Watched five seasons (100 episodes) of the USA's Gotham (2014). The movie is essentially how James Gordon rose in ranks from being a detective to police commissioner and how young billionaire brat Bruce Wayne developed into Batman. While the main story and subplots unfold, we are also shown the beginnings of the DC comic book villains, among them Catwoman, Penguin, Riddler, Joker, Poison Ivy, Mr. Freeze, Firefly, and Scarecrow.
Gotham fails in dishing out too many characters and not providing adequate closure for everyone. There are many loose threads at the end of Episode 100, many characters abandoned, and many subplots discontinued. The seasons are imbalanced: Season 1 has two or three minor villains per episode, most of them being killed off only so that some villains except the iconic ones are killed for the audience's satisfaction and therefore keep them watching the subsequent episodes. Season 2 has a slower pace, devoting two or three episodes to each new, minor villain while fleshing out the major ones. Season 3 is derivative of X-Men, the mutants being antagonists rather than protagonists. Season 4 verges on being a horror movie a la Friday the 13th. Also in Season 4, Episode 13, the dream sequences and hallucinations showcasing the overused "Confrontation of the Jungian Shadow" were awkward and even out of place. In Season 5 there seems to be too much of a rush to kill off villains and give closure to their subplots, as though the writers were aware that they had to do so, and quickly. Season 5 Episode 11 contains the real climax of the movie, Episode 12 serving merely as denouement.
Since there are too many characters in the movie, there is no real, cohesive, ensemble acting. Each performer was essentially on his own, resulting in a Konstantin Stanislavsky festival. Most of the villains were ham actors and caricatures, forgetting that they were in a movie rather than in a comic book. Many characters were overcooked, seared, and charred over the writers' grill. The most convincing performer, to me, was Robin Lord Taylor as Penguin. Despite everything the hair and make-up department did to his appearance, he always came across as convincing and three-dimensional. Added to that, his face was very expressive. I noted that he was given the most number of close-ups and some of the best passages of dialogue. Second to him was Camren Bicondova as young Selina Kyle. Other major protagonists were less impressive. Ben McKenzie as James Gordon came across as a Mel-Gibson-Bruce-Willis-Channing-Tatum derivative, especially with his frequent 3/4-angle shots. David Mazouz as young Bruce Wayne was a softer improvement of Tyler Posey in Teen Wolf. The Barbara-Tabitha-Selina triad was simply a variant of Charlie's Angels. And Sean Pertwee as Alfred was spinsterish, repetitive, and oftentimes irritating. He was not fatherly. He was motherly.

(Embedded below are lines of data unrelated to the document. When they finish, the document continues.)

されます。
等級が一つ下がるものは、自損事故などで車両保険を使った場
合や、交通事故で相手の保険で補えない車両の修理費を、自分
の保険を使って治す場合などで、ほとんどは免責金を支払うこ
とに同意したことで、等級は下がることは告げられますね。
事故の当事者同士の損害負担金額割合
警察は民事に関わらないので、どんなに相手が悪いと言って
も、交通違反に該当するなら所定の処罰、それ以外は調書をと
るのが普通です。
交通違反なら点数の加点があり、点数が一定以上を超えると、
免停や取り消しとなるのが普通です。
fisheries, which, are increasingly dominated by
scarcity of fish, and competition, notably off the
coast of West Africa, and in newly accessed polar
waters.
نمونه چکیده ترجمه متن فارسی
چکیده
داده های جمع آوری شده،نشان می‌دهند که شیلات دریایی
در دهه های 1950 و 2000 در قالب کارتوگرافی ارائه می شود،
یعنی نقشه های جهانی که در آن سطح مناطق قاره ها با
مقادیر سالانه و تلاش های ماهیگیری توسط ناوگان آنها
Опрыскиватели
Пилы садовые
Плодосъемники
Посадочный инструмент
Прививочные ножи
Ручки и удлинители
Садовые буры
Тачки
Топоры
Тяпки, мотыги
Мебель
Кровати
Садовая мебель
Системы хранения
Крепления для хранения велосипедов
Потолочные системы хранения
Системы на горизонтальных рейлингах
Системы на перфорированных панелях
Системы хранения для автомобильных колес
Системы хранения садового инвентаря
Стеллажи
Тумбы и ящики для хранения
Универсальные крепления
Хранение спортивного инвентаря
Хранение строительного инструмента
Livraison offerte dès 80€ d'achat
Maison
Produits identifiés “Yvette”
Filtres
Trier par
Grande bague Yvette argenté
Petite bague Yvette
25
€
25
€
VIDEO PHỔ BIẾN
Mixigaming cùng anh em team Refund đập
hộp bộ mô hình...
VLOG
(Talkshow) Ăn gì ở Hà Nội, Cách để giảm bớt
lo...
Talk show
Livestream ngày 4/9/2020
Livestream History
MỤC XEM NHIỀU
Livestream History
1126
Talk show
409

The production design was evidently expensive, but the screenplay left much to be desired. Aside from all those loose ends too many mishaps and survivals happened to Gordon, and his pep talks eventually became redundant and corny. You know you have to leave the screen and make yourself a sandwich whenever a character begins a monologue with "When I was a child..." And jaded lines such as "What are you doing here?", "What happened to you?", and "All right, listen up!" could have been creatively paraphrased. Too many characters were killed and then resurrected, some of them more than once, so that, in the end, death and dying never seemed like real threats to anyone. And everyone wonders why terrorists plant bombs in buildings and on themselves, shoot at people at intersections and in fast-food restaurants, and massacre schoolchildren inside classrooms. Add to that the cynical, subliminal message that we cannot count on the government for salvation, because the government is interested only in saving itself.
Indeed, in the end, we are what we are not because of corruption but because of sheer bad luck.